No Monsters player has had his number retired. However, the team has retired the numbers of players who have played on past Cleveland franchises to honor the city's hockey history.

Cleveland Monsters retired numbers
| No. | Player | Position | Team |
|---|---|---|---|
| 1 | Johnny Bower | G | Barons |
| 9 | Fred Glover | C | Barons |
| 15 | Jock Callander | C | Lumberjacks |
| 27 | Dave Michayluk | RW | Lumberjacks |

===Notable alumni===
The following players have played both 100 games with the Monsters and 100 games in the National Hockey League:

- Patrick Bordeleau
- Paul Carey
- Ryan Craig
- Zac Dalpe
- Philippe Dupuis
- Nathan Gerbe
- T.J. Hensick
- Dean Kukan
- Brad Malone
- Sonny Milano
- Calvin Pickard
- Kevin Stenlund

==Team records==

- Single season
Goals: 33, Zac Dalpe (2018–19)

DATA UNDER STUDY »
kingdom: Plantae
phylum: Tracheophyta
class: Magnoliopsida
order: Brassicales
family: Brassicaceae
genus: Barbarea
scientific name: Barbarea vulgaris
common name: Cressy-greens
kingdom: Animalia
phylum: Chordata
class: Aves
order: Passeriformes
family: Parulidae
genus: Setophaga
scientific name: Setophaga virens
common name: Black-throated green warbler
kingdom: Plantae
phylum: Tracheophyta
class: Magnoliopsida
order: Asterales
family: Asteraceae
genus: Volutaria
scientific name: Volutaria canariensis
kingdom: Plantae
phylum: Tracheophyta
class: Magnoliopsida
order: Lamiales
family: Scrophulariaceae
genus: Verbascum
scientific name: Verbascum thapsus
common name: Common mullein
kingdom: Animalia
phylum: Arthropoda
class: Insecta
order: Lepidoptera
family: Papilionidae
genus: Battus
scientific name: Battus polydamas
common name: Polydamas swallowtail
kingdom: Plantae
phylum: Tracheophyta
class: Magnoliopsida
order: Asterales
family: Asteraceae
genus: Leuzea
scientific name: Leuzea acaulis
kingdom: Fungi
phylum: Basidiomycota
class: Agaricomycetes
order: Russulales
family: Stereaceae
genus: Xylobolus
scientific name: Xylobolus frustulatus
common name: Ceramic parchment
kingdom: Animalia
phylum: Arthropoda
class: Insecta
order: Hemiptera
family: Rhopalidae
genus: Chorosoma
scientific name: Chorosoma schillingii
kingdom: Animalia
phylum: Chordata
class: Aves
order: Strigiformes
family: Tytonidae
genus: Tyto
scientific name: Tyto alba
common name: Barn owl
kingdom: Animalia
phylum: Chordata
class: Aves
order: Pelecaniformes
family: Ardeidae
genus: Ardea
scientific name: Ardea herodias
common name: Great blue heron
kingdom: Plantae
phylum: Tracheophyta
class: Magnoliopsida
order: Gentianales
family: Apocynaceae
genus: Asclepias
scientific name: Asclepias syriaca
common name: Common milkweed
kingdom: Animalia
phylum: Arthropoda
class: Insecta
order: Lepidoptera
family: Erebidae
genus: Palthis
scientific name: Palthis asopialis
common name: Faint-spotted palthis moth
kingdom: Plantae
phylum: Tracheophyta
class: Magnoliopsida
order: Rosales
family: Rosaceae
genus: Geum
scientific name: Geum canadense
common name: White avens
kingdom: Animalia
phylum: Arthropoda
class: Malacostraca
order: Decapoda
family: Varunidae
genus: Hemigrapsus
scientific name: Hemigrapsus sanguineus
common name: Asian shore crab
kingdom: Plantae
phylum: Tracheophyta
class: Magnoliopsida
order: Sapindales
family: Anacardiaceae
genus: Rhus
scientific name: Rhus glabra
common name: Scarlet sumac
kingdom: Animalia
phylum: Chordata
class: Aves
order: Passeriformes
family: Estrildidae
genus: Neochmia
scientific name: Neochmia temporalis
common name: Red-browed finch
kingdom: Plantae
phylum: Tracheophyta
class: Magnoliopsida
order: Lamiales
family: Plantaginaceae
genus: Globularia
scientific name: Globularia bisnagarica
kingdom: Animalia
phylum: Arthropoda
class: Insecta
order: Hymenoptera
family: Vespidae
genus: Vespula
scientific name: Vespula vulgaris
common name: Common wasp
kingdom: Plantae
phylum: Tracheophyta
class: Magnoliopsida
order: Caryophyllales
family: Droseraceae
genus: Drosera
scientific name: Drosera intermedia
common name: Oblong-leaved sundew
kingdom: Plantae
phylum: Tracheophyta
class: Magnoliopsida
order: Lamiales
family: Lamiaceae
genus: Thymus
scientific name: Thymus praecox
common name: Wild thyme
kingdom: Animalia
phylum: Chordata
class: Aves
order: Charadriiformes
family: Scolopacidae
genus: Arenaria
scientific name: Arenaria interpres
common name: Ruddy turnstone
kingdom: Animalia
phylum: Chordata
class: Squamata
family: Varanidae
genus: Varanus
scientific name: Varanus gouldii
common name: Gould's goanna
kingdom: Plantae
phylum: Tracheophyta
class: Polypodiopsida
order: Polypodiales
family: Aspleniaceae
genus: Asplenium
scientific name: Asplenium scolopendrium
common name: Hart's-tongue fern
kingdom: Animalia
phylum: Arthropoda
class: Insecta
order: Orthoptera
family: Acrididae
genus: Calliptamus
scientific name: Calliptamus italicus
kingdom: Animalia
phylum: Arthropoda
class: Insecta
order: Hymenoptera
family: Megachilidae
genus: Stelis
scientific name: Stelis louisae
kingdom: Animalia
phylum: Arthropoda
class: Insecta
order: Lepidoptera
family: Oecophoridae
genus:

DIRECTIONS »
(1) Copy the Cleveland Monsters text word for word, starting at "No Monsters player" and ending at "city's hockey history.".
(2) In the Cleveland Monsters text, who holds the single-season goals record, and how many goals did he score?
Rely only on the text about the Cleveland Monsters.

RESPONSES PER TASK »
(1)
No Monsters player has had his number retired. However, the team has retired the numbers of players who have played on past Cleveland franchises to honor the city's hockey history.

(2) Zac Dalpe, with 33 goals in 2018–19.